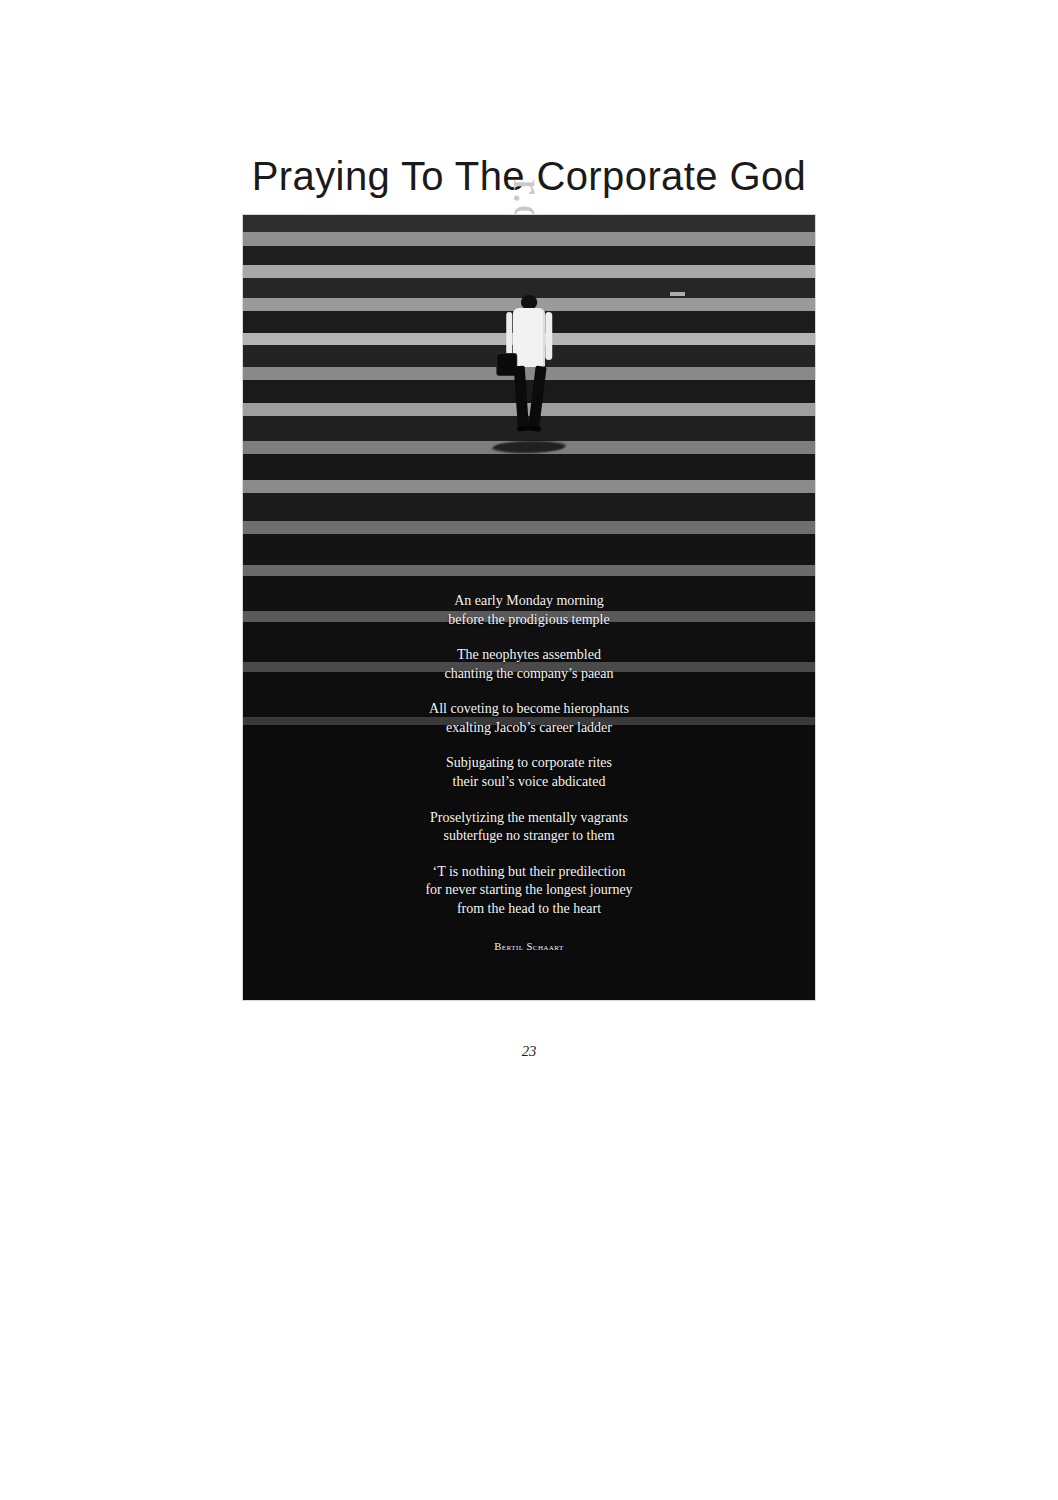Praying To The Corporate God
r.org
An early Monday morning
before the prodigious temple
The neophytes assembled
chanting the company’s paean
All coveting to become hierophants
exalting Jacob’s career ladder
Subjugating to corporate rites
their soul’s voice abdicated
Proselytizing the mentally vagrants
subterfuge no stranger to them
‘T is nothing but their predilection
for never starting the longest journey
from the head to the heart
Bertil Schaart
23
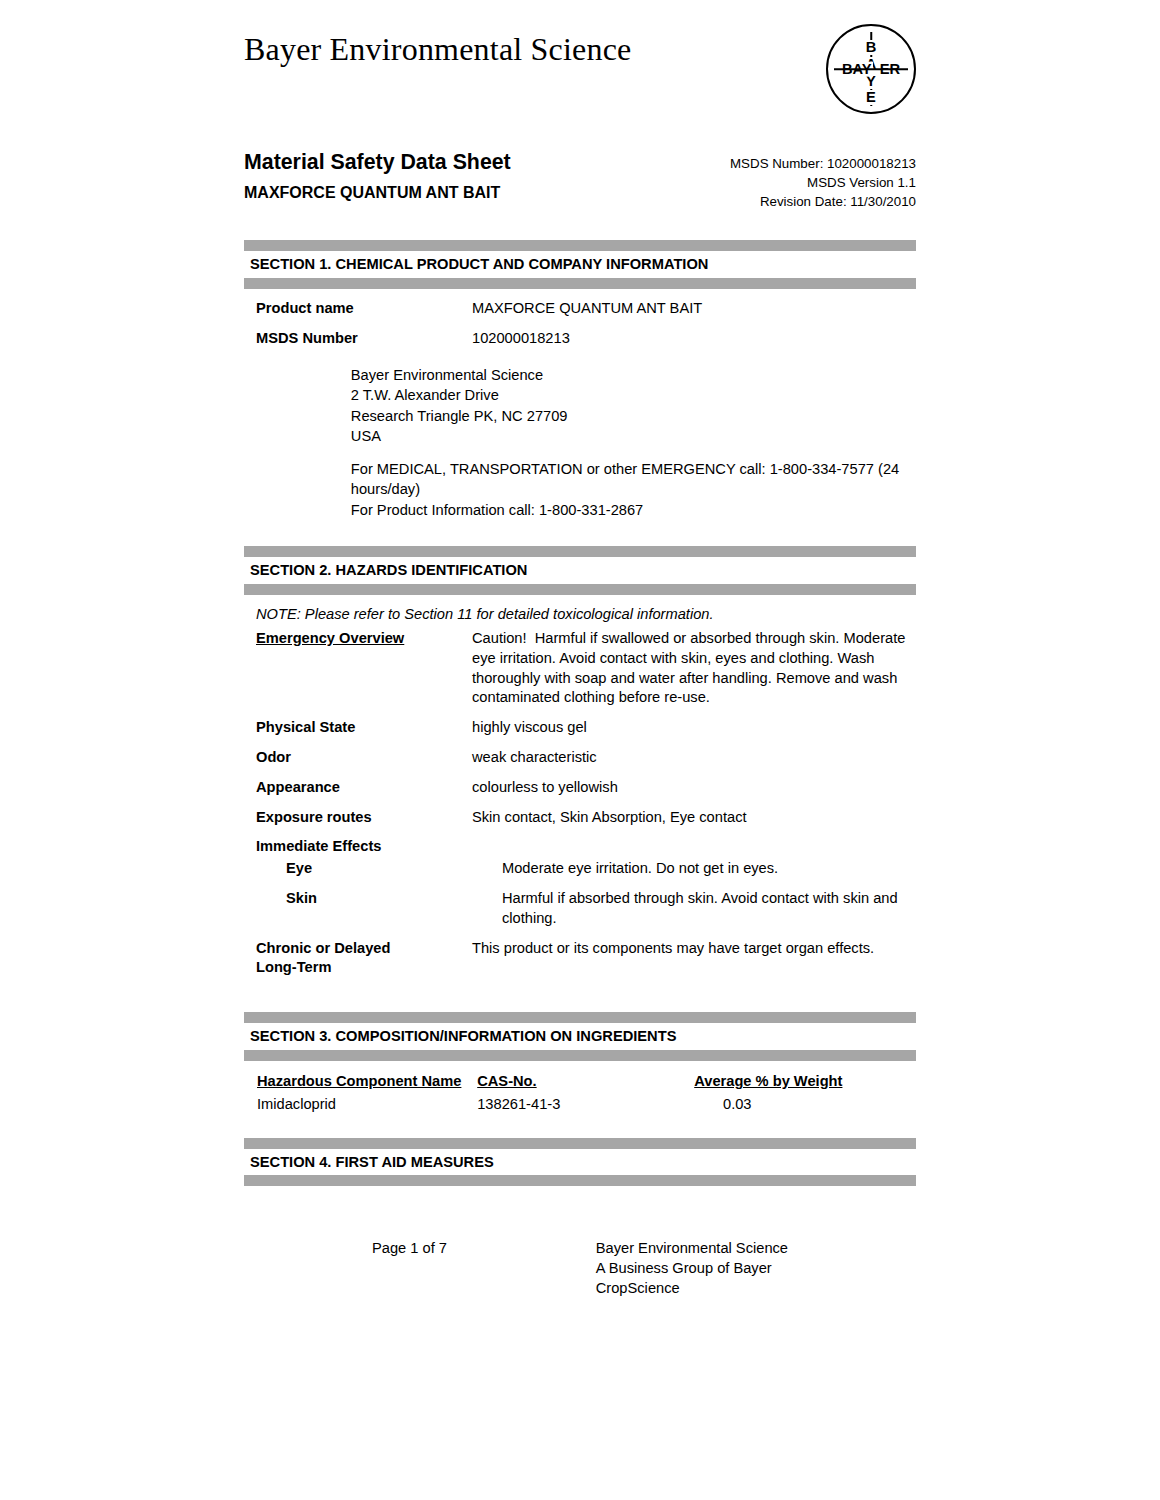Bayer Environmental Science
B A Y E BAY ER
Material Safety Data Sheet
MAXFORCE QUANTUM ANT BAIT
MSDS Number: 102000018213
MSDS Version 1.1
Revision Date: 11/30/2010
SECTION 1. CHEMICAL PRODUCT AND COMPANY INFORMATION
Product name
MAXFORCE QUANTUM ANT BAIT
MSDS Number
102000018213
Bayer Environmental Science
2 T.W. Alexander Drive
Research Triangle PK, NC 27709
USA
For MEDICAL, TRANSPORTATION or other EMERGENCY call: 1-800-334-7577 (24 hours/day)
For Product Information call: 1-800-331-2867
SECTION 2. HAZARDS IDENTIFICATION
NOTE: Please refer to Section 11 for detailed toxicological information.
Emergency Overview
Caution! Harmful if swallowed or absorbed through skin. Moderate eye irritation. Avoid contact with skin, eyes and clothing. Wash thoroughly with soap and water after handling. Remove and wash contaminated clothing before re-use.
Physical State
highly viscous gel
Odor
weak characteristic
Appearance
colourless to yellowish
Exposure routes
Skin contact, Skin Absorption, Eye contact
Immediate Effects
Eye
Moderate eye irritation. Do not get in eyes.
Skin
Harmful if absorbed through skin. Avoid contact with skin and clothing.
Chronic or Delayed
Long-Term
This product or its components may have target organ effects.
SECTION 3. COMPOSITION/INFORMATION ON INGREDIENTS
| Hazardous Component Name | CAS-No. | Average % by Weight |
| --- | --- | --- |
| Imidacloprid | 138261-41-3 | 0.03 |
SECTION 4. FIRST AID MEASURES
Page 1 of 7
Bayer Environmental Science
A Business Group of Bayer
CropScience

Work instruction:
Each line that contains the string "their" counts once; report how many such lines the entries have, giving only the number.

The completed task:
2